_EXERCISE DESCRIPTION_.
Go over the records and copy every line with the string "ceramic".

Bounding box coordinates
################

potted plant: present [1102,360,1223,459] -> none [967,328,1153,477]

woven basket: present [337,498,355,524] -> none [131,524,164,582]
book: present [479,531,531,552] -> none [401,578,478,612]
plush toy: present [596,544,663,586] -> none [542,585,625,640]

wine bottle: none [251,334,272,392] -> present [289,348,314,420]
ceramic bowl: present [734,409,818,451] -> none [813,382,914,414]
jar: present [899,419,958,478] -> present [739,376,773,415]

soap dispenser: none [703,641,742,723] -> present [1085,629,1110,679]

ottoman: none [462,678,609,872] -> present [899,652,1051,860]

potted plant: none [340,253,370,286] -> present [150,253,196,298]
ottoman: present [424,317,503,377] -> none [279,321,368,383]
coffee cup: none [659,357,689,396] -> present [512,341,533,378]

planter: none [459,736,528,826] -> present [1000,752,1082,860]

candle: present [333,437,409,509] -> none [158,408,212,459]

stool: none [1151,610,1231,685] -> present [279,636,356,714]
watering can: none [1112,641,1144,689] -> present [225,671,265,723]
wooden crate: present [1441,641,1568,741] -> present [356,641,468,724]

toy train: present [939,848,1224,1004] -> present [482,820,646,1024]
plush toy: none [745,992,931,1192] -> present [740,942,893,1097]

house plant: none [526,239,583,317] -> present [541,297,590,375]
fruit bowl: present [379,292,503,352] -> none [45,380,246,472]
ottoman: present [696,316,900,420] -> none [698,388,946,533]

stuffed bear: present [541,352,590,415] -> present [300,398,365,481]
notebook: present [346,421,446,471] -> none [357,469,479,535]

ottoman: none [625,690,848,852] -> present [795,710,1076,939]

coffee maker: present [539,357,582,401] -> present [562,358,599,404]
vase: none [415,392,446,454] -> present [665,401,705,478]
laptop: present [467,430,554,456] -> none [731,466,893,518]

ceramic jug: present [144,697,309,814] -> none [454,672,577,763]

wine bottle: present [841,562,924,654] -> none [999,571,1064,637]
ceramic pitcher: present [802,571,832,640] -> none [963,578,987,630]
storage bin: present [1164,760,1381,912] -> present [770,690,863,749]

################

_SOLVED EXERCISE_.
ceramic bowl: present [734,409,818,451] -> none [813,382,914,414]
ceramic jug: present [144,697,309,814] -> none [454,672,577,763]
ceramic pitcher: present [802,571,832,640] -> none [963,578,987,630]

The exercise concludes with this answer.